**DATA**

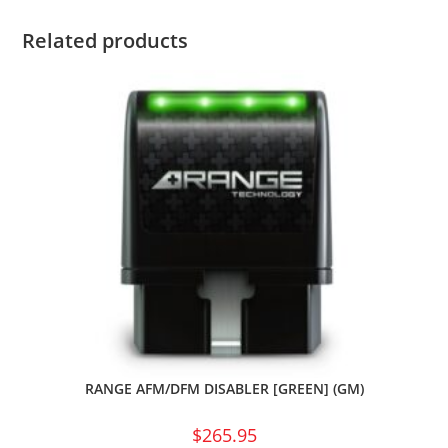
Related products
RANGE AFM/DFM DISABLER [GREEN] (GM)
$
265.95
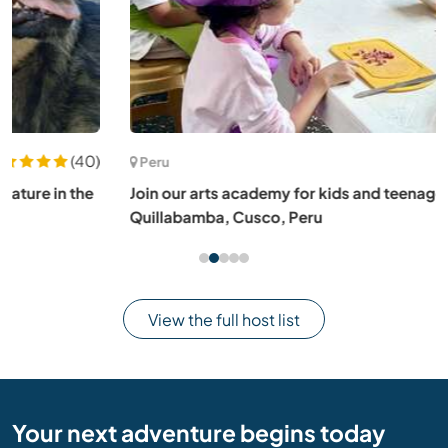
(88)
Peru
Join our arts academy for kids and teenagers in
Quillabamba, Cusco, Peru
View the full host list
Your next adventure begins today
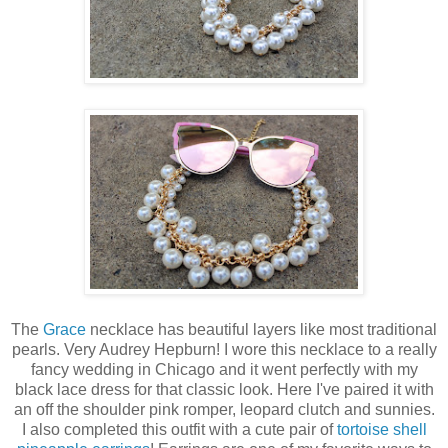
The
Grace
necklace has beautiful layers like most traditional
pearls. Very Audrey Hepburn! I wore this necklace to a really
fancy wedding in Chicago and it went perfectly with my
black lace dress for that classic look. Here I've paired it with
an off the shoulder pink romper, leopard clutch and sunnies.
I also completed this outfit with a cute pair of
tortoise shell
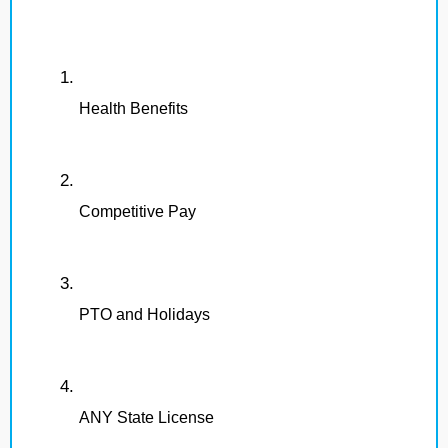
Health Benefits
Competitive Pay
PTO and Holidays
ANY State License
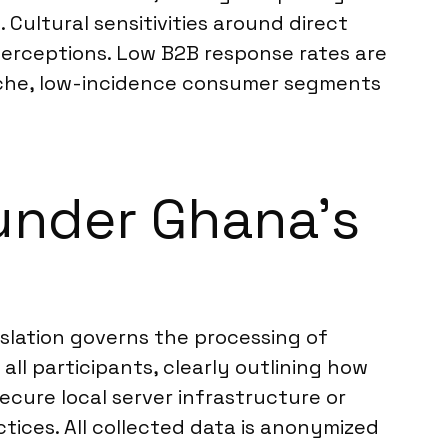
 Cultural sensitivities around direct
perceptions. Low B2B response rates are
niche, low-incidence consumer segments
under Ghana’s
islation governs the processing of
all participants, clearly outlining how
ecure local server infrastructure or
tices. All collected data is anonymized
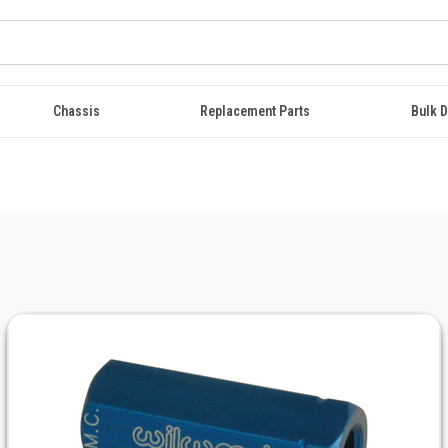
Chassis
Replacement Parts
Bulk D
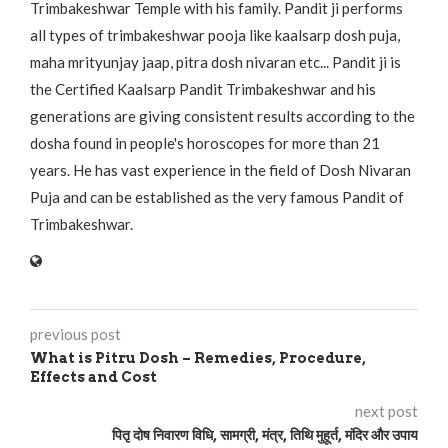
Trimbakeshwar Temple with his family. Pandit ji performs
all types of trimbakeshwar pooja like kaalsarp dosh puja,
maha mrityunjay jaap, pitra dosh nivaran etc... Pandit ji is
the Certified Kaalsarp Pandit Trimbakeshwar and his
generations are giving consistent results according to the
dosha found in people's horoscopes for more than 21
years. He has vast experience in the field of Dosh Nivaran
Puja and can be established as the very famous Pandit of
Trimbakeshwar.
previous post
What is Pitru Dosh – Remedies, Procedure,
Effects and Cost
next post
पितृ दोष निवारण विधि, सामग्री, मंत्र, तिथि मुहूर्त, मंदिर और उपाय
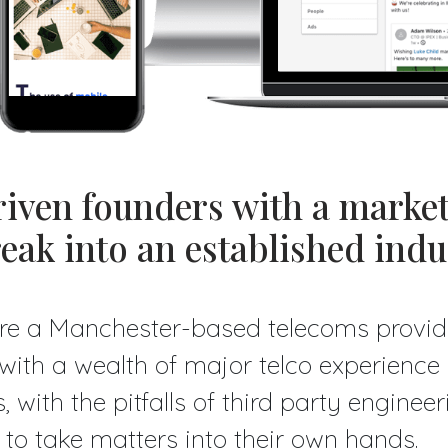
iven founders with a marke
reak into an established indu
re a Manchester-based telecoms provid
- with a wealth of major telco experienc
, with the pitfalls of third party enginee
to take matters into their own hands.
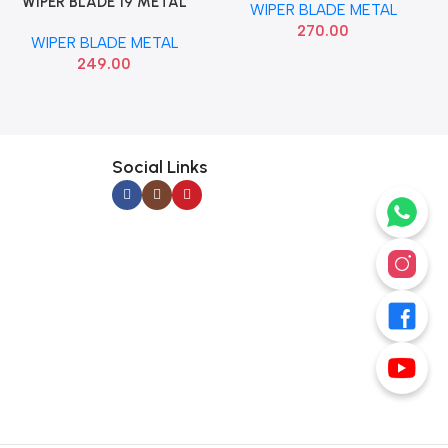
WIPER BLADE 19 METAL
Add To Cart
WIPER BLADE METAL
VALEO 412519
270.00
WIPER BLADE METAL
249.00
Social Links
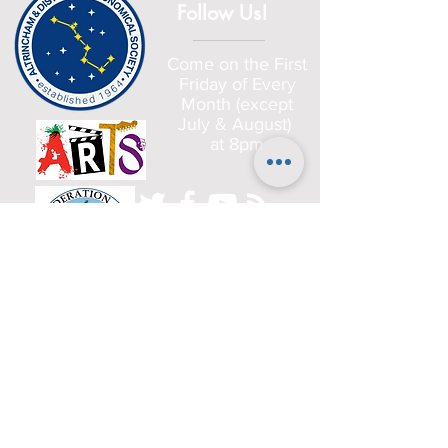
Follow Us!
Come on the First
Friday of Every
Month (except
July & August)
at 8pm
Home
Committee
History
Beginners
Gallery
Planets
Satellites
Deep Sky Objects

**PROBLEM TO SOLVE**
Find the word "established" in the material, then list each line that holds it.

**SOLVED PROBLEM**
Puja and can be established as the very famous Pandit of
reak into an established indu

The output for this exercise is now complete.